══ Task material

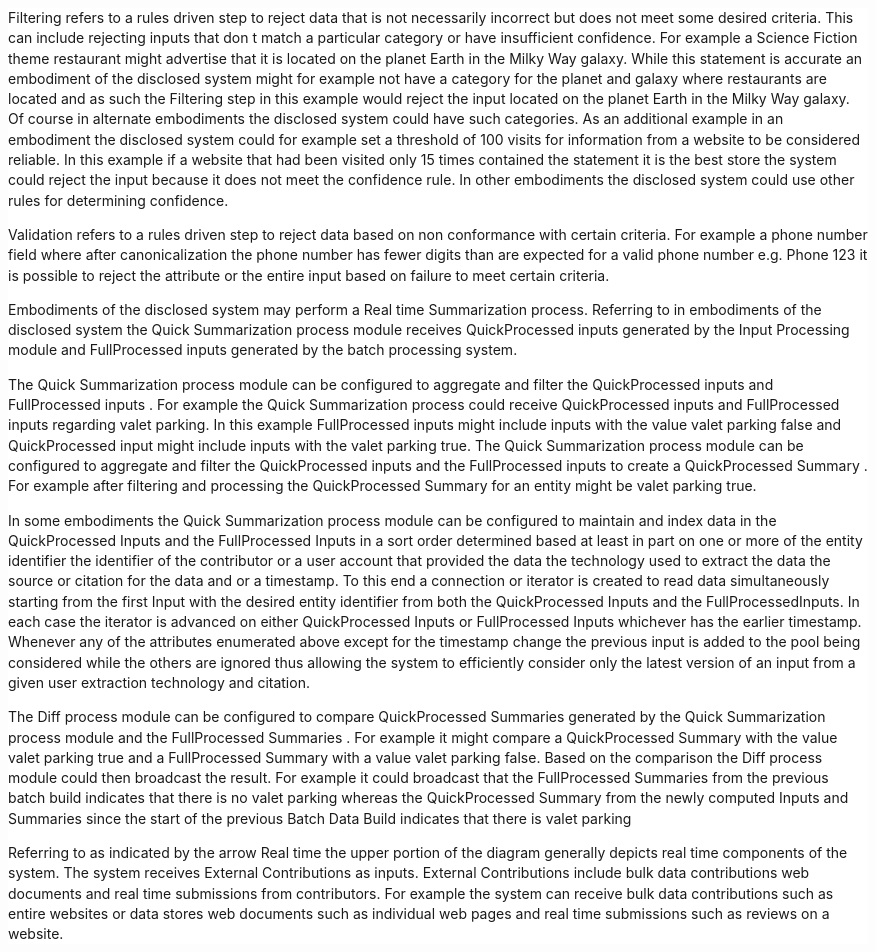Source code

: Filtering refers to a rules driven step to reject data that is not necessarily incorrect but does not meet some desired criteria. This can include rejecting inputs that don t match a particular category or have insufficient confidence. For example a Science Fiction theme restaurant might advertise that it is located on the planet Earth in the Milky Way galaxy. While this statement is accurate an embodiment of the disclosed system might for example not have a category for the planet and galaxy where restaurants are located and as such the Filtering step in this example would reject the input located on the planet Earth in the Milky Way galaxy. Of course in alternate embodiments the disclosed system could have such categories. As an additional example in an embodiment the disclosed system could for example set a threshold of 100 visits for information from a website to be considered reliable. In this example if a website that had been visited only 15 times contained the statement it is the best store the system could reject the input because it does not meet the confidence rule. In other embodiments the disclosed system could use other rules for determining confidence.

Validation refers to a rules driven step to reject data based on non conformance with certain criteria. For example a phone number field where after canonicalization the phone number has fewer digits than are expected for a valid phone number e.g. Phone 123 it is possible to reject the attribute or the entire input based on failure to meet certain criteria.

Embodiments of the disclosed system may perform a Real time Summarization process. Referring to in embodiments of the disclosed system the Quick Summarization process module receives QuickProcessed inputs generated by the Input Processing module and FullProcessed inputs generated by the batch processing system.

The Quick Summarization process module can be configured to aggregate and filter the QuickProcessed inputs and FullProcessed inputs . For example the Quick Summarization process could receive QuickProcessed inputs and FullProcessed inputs regarding valet parking. In this example FullProcessed inputs might include inputs with the value valet parking false and QuickProcessed input might include inputs with the valet parking true. The Quick Summarization process module can be configured to aggregate and filter the QuickProcessed inputs and the FullProcessed inputs to create a QuickProcessed Summary . For example after filtering and processing the QuickProcessed Summary for an entity might be valet parking true.

In some embodiments the Quick Summarization process module can be configured to maintain and index data in the QuickProcessed Inputs and the FullProcessed Inputs in a sort order determined based at least in part on one or more of the entity identifier the identifier of the contributor or a user account that provided the data the technology used to extract the data the source or citation for the data and or a timestamp. To this end a connection or iterator is created to read data simultaneously starting from the first Input with the desired entity identifier from both the QuickProcessed Inputs and the FullProcessedInputs. In each case the iterator is advanced on either QuickProcessed Inputs or FullProcessed Inputs whichever has the earlier timestamp. Whenever any of the attributes enumerated above except for the timestamp change the previous input is added to the pool being considered while the others are ignored thus allowing the system to efficiently consider only the latest version of an input from a given user extraction technology and citation.

The Diff process module can be configured to compare QuickProcessed Summaries generated by the Quick Summarization process module and the FullProcessed Summaries . For example it might compare a QuickProcessed Summary with the value valet parking true and a FullProcessed Summary with a value valet parking false. Based on the comparison the Diff process module could then broadcast the result. For example it could broadcast that the FullProcessed Summaries from the previous batch build indicates that there is no valet parking whereas the QuickProcessed Summary from the newly computed Inputs and Summaries since the start of the previous Batch Data Build indicates that there is valet parking

Referring to as indicated by the arrow Real time the upper portion of the diagram generally depicts real time components of the system. The system receives External Contributions as inputs. External Contributions include bulk data contributions web documents and real time submissions from contributors. For example the system can receive bulk data contributions such as entire websites or data stores web documents such as individual web pages and real time submissions such as reviews on a website.
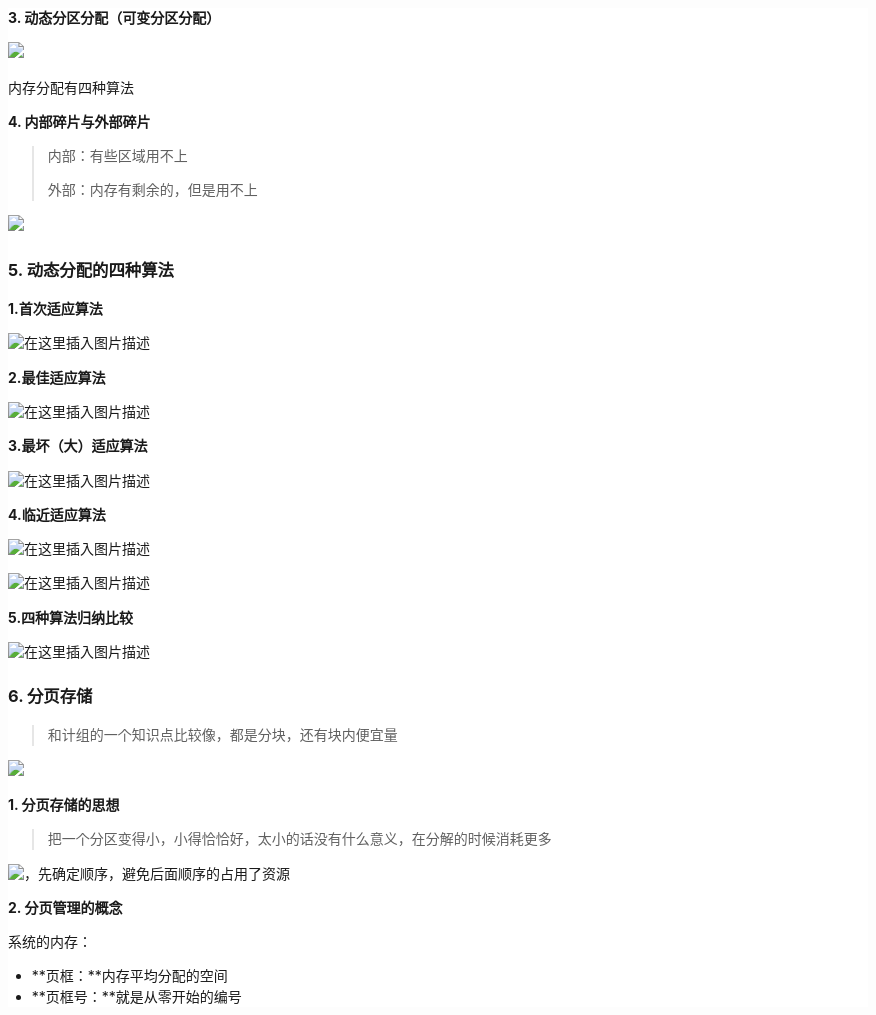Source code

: **3. 动态分区分配（可变分区分配）**

![](https://img-blog.csdnimg.cn/2020042318520337.png?x-oss-process=image/watermark,type_ZmFuZ3poZW5naGVpdGk,shadow_10,text_aHR0cHM6Ly9ibG9nLmNzZG4ubmV0L3dlaXhpbl80MzkxNDYwNA==,size_16,color_FFFFFF,t_70)

内存分配有四种算法

**4. 内部碎片与外部碎片**

> 内部：有些区域用不上
>
> 外部：内存有剩余的，但是用不上

![](https://img-blog.csdnimg.cn/20200423212650781.png?x-oss-process=image/watermark,type_ZmFuZ3poZW5naGVpdGk,shadow_10,text_aHR0cHM6Ly9ibG9nLmNzZG4ubmV0L3dlaXhpbl80MzkxNDYwNA==,size_16,color_FFFFFF,t_70)

### 5. 动态分配的四种算法
**1.首次适应算法**

![在这里插入图片描述](https://img-blog.csdnimg.cn/2020042321452336.png?x-oss-process=image/watermark,type_ZmFuZ3poZW5naGVpdGk,shadow_10,text_aHR0cHM6Ly9ibG9nLmNzZG4ubmV0L3dlaXhpbl80MzkxNDYwNA==,size_16,color_FFFFFF,t_70)

**2.最佳适应算法**

![在这里插入图片描述](https://img-blog.csdnimg.cn/2020042321590110.png?x-oss-process=image/watermark,type_ZmFuZ3poZW5naGVpdGk,shadow_10,text_aHR0cHM6Ly9ibG9nLmNzZG4ubmV0L3dlaXhpbl80MzkxNDYwNA==,size_16,color_FFFFFF,t_70)

**3.最坏（大）适应算法**

![在这里插入图片描述](https://img-blog.csdnimg.cn/20200423220633433.png?x-oss-process=image/watermark,type_ZmFuZ3poZW5naGVpdGk,shadow_10,text_aHR0cHM6Ly9ibG9nLmNzZG4ubmV0L3dlaXhpbl80MzkxNDYwNA==,size_16,color_FFFFFF,t_70)

**4.临近适应算法**

![在这里插入图片描述](https://img-blog.csdnimg.cn/20200423220900503.png?x-oss-process=image/watermark,type_ZmFuZ3poZW5naGVpdGk,shadow_10,text_aHR0cHM6Ly9ibG9nLmNzZG4ubmV0L3dlaXhpbl80MzkxNDYwNA==,size_16,color_FFFFFF,t_70)

![在这里插入图片描述](https://img-blog.csdnimg.cn/20200423221603115.png?x-oss-process=image/watermark,type_ZmFuZ3poZW5naGVpdGk,shadow_10,text_aHR0cHM6Ly9ibG9nLmNzZG4ubmV0L3dlaXhpbl80MzkxNDYwNA==,size_16,color_FFFFFF,t_70)

**5.四种算法归纳比较**

![在这里插入图片描述](https://img-blog.csdnimg.cn/20200423221937764.png?x-oss-process=image/watermark,type_ZmFuZ3poZW5naGVpdGk,shadow_10,text_aHR0cHM6Ly9ibG9nLmNzZG4ubmV0L3dlaXhpbl80MzkxNDYwNA==,size_16,color_FFFFFF,t_70)

### 6. 分页存储

> 和计组的一个知识点比较像，都是分块，还有块内便宜量

![](https://img-blog.csdnimg.cn/20200503190414618.png?x-oss-process=image/watermark,type_ZmFuZ3poZW5naGVpdGk,shadow_10,text_aHR0cHM6Ly9ibG9nLmNzZG4ubmV0L3dlaXhpbl80MzkxNDYwNA==,size_16,color_FFFFFF,t_70)

**1. 分页存储的思想**

> 把一个分区变得小，小得恰恰好，太小的话没有什么意义，在分解的时候消耗更多

![，先确定顺序，避免后面顺序的占用了资源](https://img-blog.csdnimg.cn/20200503191933864.png?x-oss-process=image/watermark,type_ZmFuZ3poZW5naGVpdGk,shadow_10,text_aHR0cHM6Ly9ibG9nLmNzZG4ubmV0L3dlaXhpbl80MzkxNDYwNA==,size_16,color_FFFFFF,t_70)

**2. 分页管理的概念**

系统的内存：

- **页框：**内存平均分配的空间
- **页框号：**就是从零开始的编号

════

Your goal: Copy the records word for word from their first line through the line that contains "Validation refers to", and leave the pictures out.

Response for this exercise:
Source code

: Filtering refers to a rules driven step to reject data that is not necessarily incorrect but does not meet some desired criteria. This can include rejecting inputs that don t match a particular category or have insufficient confidence. For example a Science Fiction theme restaurant might advertise that it is located on the planet Earth in the Milky Way galaxy. While this statement is accurate an embodiment of the disclosed system might for example not have a category for the planet and galaxy where restaurants are located and as such the Filtering step in this example would reject the input located on the planet Earth in the Milky Way galaxy. Of course in alternate embodiments the disclosed system could have such categories. As an additional example in an embodiment the disclosed system could for example set a threshold of 100 visits for information from a website to be considered reliable. In this example if a website that had been visited only 15 times contained the statement it is the best store the system could reject the input because it does not meet the confidence rule. In other embodiments the disclosed system could use other rules for determining confidence.

Validation refers to a rules driven step to reject data based on non conformance with certain criteria. For example a phone number field where after canonicalization the phone number has fewer digits than are expected for a valid phone number e.g. Phone 123 it is possible to reject the attribute or the entire input based on failure to meet certain criteria.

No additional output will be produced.